Alejandra Portuguez Morales.28 septiembre, 2019

Karolay Serrano Cordero tiene un mes y 15 días desaparecida y su mamá, doña Rosmery Cordero, está vendiendo tamales para ayudarse y salir con los gastos de la casa, además para cubrir las necesidades de la pequeña Amanda, hija de Karolay.

Doña Rosmery vende la piña a ¢1.000 y los hace de pollo, cerdo y cerdo con chile.

La valiente mujer se esfuerza junto con sus hermanas y los tíos de Karolay por parte del papá, para llevarlos hasta donde se los pidan, los hacen los 15 y 30 de cada mes.

La familia hace tamales de pollo, cerdo y cerdo con chile cada piña cuesta ¢1000. Foto: Cortesía para La Teja
La familia hace tamales de pollo, cerdo y cerdo con chile cada piña cuesta ¢1000. Foto: Cortesía para La Teja

“Hemos ido a dejar hasta La Guácima, Alajuela, le agradezco a todas las personas que nos han contactado, es una gran ayuda que le dan a mi familia en estos momentos angustiantes que estamos pasando, yo tengo trabajo, pero actualmente estoy con un permiso sin goce de salario para poder dedicarme a mi nietita”, expresó la valiente mujer.

Si en su empresa o su familia desean comprar tamales a esta esforzada madre, la pueden contactar al 8348-1589 para hacerle los pedidos.

Karolay Serrano fue vista por última vez el 13 de agosto anterior, ella tiene una hija de 3 años quien siempre pregunta por su mamá.
Karolay Serrano fue vista por última vez el 13 de agosto anterior, ella tiene una hija de 3 años quien siempre pregunta por su mamá.
Desalmados

Doña Rosmery mencionó que lamentablemente hay personas que se están aprovechando de su angustia para andar pidiendo plata o víveres, por lo que le pide a la ciudadanía no entregar nada, porque ella se está esforzando con los tamales para sacar a la familia adelante.

“Me dijeron que en los alrededores del hospital de Heredia vieron a una mujer diciendo que encontraron el cuerpo de mi hija y que yo necesitaba ayuda para sepultarla, luego también en Heredia vieron a una mujer en una buseta pidiendo comida, eso es aprovecharse del mal ajeno y les pido no dar nada”, indicó la mujer.

El 12 de agosto, Karolay se bajó de un bus en el Palí de Los Lagos, en Heredia, después de trabajar todo el día en Bimbo, en La Valencia, de la misma provincia.

Ella tenía que caminar 400 metros para llegar a la vivienda que alquilaba.
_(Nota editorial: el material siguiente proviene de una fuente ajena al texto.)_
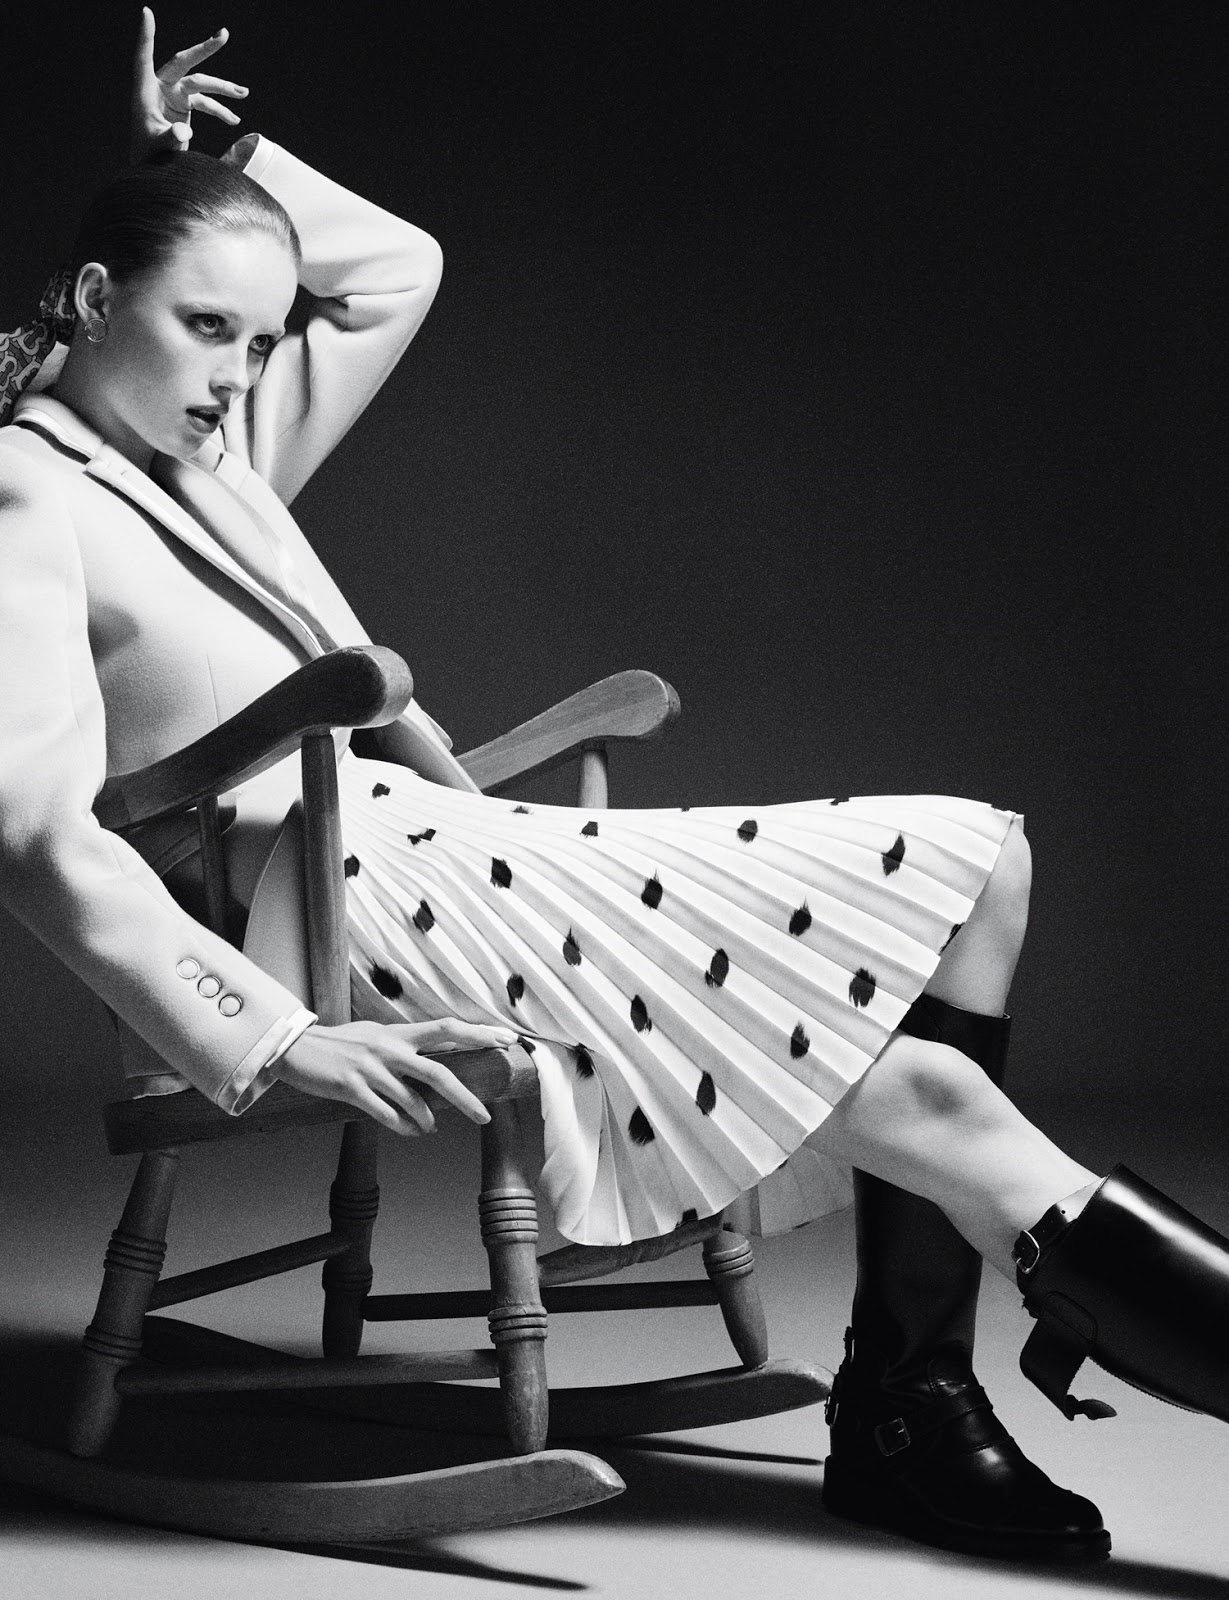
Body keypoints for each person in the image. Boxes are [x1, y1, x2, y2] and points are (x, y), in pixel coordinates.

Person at [0, 10, 1223, 1566]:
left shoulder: (207, 455)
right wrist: (275, 1036)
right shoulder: (27, 494)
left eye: (256, 337)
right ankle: (917, 1415)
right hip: (341, 903)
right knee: (925, 1096)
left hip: (451, 844)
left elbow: (393, 270)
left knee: (982, 860)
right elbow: (34, 828)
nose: (242, 374)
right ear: (94, 298)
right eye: (205, 327)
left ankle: (902, 1400)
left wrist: (198, 170)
Ese día un tío la vio y la acompañó hasta la esquina de la alameda, el hombre aseguró que ella entró a la casa.

Además, un vecino le dijo a la familia que un hombre llegó a la casa de ella el martes 13 de agosto en la mañana, asegura que él los escuchó conversando y desde ese momento no se supo nada más de ella.